Yes it makes stuff up when you put garbage in and uncritically consume the garbage. The key isn’t to look at it as an outsourcing of agency or the easy button but as a tool that gets you started on stuff and a new way of interacting with computers. It also confidently asserts things that are untrue or are subtly off base. To that extent, and in a literally very real sense, this is a very early preview of the technology - of a completely new computing technique that only reached bare minimum usability in the last two years. Would you rather not have early access or have to wait 20 years as accountants and product managers strangle it?

For OCR I’m surprised anyone who has ever used it before would scan illegible hand writing in and expect to not get a bunch of garbage out without it identifying the garbage was semantically wrong. Frontier Multimodal LLMs do an amazing job - compared to the state of the art a year ago. Do they do an amazing job compared to an ever shifting goal post? Are all the guard rails of a mature 30 year old software technique even discovered yet? No. But I’ll tell you from the early days of things, the early days of HTTP was nothing like today. Was HTTP useless because it was so unreliable and flakey? No it was amazing for those with the patience and capacity to dream to building something truly remarkable at the time, like Google or Amazon or eBay.

The PDF issue you had is not expected.

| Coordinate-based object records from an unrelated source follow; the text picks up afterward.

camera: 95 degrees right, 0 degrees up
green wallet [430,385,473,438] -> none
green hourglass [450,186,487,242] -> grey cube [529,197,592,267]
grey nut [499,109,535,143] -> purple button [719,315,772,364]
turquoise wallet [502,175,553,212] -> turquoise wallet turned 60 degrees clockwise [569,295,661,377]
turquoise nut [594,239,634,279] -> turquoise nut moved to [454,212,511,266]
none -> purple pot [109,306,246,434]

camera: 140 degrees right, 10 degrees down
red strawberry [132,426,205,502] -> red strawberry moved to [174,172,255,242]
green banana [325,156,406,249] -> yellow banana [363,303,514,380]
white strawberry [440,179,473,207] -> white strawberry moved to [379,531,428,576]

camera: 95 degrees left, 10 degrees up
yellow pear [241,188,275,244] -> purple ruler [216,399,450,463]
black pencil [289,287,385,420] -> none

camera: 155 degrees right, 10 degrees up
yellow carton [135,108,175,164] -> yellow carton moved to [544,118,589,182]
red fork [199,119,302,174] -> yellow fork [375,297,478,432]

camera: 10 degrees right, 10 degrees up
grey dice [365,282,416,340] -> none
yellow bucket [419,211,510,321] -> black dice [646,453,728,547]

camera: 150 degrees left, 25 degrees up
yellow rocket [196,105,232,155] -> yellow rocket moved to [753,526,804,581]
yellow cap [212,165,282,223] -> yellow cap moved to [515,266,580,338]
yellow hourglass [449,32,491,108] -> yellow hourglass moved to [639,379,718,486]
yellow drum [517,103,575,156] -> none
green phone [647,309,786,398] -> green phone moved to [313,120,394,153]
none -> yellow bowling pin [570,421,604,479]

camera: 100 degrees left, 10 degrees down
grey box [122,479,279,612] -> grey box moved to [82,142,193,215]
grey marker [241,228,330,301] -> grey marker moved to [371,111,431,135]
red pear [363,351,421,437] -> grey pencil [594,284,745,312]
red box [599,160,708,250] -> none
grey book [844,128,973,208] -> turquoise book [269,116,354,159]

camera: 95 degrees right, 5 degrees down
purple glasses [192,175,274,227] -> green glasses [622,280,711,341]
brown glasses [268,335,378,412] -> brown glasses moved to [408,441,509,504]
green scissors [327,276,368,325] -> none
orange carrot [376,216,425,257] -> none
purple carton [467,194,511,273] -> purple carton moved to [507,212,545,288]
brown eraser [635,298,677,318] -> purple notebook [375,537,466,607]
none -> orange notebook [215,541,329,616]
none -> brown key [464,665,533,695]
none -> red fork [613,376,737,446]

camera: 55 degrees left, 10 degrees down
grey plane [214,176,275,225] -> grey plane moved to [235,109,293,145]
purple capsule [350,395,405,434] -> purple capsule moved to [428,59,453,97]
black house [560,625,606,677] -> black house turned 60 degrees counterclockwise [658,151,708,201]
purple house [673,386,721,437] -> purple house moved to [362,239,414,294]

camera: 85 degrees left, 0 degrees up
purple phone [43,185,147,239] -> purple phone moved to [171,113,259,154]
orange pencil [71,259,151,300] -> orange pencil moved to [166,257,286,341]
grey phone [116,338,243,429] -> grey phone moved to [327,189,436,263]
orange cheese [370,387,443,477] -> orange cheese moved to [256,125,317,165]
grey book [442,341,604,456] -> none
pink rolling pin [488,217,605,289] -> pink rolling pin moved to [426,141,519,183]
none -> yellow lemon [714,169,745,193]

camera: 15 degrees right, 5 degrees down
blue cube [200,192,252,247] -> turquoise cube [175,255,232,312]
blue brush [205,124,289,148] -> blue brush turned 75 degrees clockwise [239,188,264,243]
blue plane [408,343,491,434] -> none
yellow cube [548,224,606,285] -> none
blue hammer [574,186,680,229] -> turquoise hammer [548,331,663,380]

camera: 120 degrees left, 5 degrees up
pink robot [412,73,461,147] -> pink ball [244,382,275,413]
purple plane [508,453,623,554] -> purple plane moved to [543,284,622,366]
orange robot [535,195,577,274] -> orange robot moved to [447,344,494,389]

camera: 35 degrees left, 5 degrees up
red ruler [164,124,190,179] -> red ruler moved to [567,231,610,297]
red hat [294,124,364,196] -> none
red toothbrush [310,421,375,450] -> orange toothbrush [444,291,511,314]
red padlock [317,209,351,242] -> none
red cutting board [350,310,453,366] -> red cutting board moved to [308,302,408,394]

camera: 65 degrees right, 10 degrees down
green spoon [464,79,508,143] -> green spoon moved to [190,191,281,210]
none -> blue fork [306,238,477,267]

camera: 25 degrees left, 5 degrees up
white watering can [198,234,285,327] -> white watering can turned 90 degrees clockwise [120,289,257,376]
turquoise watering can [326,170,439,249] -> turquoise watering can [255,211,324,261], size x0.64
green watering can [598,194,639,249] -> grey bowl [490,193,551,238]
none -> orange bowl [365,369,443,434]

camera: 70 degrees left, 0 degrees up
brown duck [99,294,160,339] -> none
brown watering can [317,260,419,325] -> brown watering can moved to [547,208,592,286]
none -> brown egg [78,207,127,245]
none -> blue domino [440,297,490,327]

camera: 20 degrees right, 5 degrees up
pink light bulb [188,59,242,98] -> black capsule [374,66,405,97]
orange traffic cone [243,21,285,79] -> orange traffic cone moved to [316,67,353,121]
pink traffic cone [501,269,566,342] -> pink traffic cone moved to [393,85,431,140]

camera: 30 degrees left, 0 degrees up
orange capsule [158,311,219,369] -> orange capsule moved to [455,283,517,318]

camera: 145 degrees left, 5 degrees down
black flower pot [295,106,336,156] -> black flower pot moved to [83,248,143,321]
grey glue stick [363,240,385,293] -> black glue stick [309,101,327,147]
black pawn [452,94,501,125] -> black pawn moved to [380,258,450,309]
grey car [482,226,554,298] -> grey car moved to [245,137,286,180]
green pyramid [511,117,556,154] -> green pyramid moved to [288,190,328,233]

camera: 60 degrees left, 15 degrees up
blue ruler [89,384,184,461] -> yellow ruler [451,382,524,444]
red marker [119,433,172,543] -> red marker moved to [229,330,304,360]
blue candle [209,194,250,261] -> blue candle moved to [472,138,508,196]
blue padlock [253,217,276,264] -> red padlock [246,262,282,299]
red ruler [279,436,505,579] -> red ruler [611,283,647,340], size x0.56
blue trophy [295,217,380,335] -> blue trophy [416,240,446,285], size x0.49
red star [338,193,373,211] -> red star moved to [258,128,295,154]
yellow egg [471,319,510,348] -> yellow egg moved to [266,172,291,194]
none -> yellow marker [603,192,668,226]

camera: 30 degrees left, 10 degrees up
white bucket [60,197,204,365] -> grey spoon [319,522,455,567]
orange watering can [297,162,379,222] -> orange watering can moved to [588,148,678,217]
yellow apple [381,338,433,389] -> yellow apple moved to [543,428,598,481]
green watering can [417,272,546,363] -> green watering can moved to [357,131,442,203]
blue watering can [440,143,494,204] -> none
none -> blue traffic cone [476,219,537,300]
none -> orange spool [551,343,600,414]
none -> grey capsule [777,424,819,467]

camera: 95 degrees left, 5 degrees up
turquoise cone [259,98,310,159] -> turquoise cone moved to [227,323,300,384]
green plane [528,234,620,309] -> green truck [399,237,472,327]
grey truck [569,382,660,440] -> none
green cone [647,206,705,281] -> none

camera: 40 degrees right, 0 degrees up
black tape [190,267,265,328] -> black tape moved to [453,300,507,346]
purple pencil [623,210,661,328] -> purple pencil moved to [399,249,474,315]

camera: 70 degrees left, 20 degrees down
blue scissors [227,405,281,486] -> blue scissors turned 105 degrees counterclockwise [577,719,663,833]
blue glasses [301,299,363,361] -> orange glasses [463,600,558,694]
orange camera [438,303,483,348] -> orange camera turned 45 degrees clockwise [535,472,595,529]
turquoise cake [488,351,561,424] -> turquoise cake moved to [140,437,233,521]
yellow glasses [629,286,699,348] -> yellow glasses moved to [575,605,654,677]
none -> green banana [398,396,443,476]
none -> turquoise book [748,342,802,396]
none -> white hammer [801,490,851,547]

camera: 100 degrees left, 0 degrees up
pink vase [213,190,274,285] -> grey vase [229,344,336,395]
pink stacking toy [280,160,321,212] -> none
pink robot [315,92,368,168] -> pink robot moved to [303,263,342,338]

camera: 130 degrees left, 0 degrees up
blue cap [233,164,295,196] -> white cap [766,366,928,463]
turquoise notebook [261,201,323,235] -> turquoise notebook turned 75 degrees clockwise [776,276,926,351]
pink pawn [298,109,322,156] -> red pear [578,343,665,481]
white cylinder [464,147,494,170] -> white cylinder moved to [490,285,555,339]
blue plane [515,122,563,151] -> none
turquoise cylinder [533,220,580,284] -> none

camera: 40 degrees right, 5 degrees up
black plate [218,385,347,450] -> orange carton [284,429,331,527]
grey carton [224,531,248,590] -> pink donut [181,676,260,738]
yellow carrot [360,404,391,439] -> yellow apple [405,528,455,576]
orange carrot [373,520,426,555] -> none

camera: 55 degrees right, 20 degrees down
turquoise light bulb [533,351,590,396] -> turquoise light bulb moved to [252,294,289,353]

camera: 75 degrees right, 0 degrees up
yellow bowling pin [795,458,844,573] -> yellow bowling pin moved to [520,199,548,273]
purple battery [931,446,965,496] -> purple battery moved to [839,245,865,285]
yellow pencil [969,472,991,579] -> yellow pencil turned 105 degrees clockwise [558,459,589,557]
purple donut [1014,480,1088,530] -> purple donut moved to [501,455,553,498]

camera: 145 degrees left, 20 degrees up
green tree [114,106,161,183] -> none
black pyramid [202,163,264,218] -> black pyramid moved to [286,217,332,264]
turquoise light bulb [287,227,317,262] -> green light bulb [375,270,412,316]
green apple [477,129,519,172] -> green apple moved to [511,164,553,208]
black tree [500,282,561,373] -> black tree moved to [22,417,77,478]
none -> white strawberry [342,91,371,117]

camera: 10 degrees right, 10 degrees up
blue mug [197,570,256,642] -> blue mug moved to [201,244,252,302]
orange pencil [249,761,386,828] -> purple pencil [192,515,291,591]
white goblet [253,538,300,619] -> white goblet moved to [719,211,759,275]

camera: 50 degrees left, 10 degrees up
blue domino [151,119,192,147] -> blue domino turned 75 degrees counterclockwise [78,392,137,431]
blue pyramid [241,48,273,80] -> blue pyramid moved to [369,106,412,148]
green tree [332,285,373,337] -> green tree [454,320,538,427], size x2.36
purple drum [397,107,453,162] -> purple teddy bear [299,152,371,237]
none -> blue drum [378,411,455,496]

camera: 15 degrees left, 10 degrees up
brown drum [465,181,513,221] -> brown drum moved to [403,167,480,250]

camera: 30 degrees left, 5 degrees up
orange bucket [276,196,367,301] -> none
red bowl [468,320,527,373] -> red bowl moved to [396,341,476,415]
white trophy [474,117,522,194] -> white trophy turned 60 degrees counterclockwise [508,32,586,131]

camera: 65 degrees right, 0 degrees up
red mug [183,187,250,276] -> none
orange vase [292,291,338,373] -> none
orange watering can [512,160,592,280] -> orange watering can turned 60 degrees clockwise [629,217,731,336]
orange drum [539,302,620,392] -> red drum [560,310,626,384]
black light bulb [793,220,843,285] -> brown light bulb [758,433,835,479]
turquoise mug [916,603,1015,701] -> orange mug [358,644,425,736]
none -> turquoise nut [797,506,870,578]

I upload PDFs all the time. For instance when I’m working on something, like restringing some hunter Douglas blinds in my house recently, I upload the instructions for the restring kit to a ChatGPT session or Claude and it then becomes something I can ask iteratively how to tackle what I’m working on as I get to challenge spots in the process. It’s not always right and if confidently tells me subtly wrong things. But I pretty quickly realize what’s wrong and isn’t as I work and that’s usually something ambiguous in the instructions and requires a lot more context on something very specific and likely not documented publicly anywhere. But 80% of the time my questions get answered as I work. That’s -amazing- that I can scan a paper instruction sheet into a computer and get step by step guidance that I can interactively interrogate using my voice as I work and it literally understands everything I ask and gives me cogent if sometimes off answers. This is like literally the definition of the future I was promised.


> a project mentioned here on HN where someone was creating audio book versions of content in the public domain

Maybe this: https://news.ycombinator.com/item?id=40961385


That's the one! Thanks!


As an ex-Rev transcriber, I can think of the worst one I ever did.

It was a video for ESPN of an indoor motorcross race and the transcription was for the commentators. There were two fundamental problems:

1) The bike noise made the commentators almost inaudible

2) The commentators were using the [well-known to fans] nicknames of all the racers, and not their real names

I haven't used Rev for about three years, so I don't know how much better your auto-transcription system has gotten. I'd hope AI can solve #1, but #2 is a very hard problem to solve, simply because of the domain knowledge required. The nicknames were like Buttski McDumpleface etc and took a bunch of Googling to figure out.

I eventually got fired from Rev simply because the moderators haven't heard of the Oxford comma :p


I agree. I think it's more of a niche use-case than image models (and fundamentally harder to evaluate), but transcription and summarization is my current front-runner for winning use-case of LLMs.

That said, "hallucination" is more of a fundamental problem for this area than it is for imagery, which is why I still think imagery is the most interesting category.


Is there any models that can do diarization well yet?

I need one for a product and the state of the art, e.g. pyannote, is so bad it's better to not use them.


Deepgram has been pretty good for our product. Fast and fairly accurate for English.


Do they have a local model?

I keep getting burned by APIs having stupid restrictions that makes use cases impossible that are trivial if you can run the thing locally.


German Public Television switchednto Automatic transcriptions a few year back already.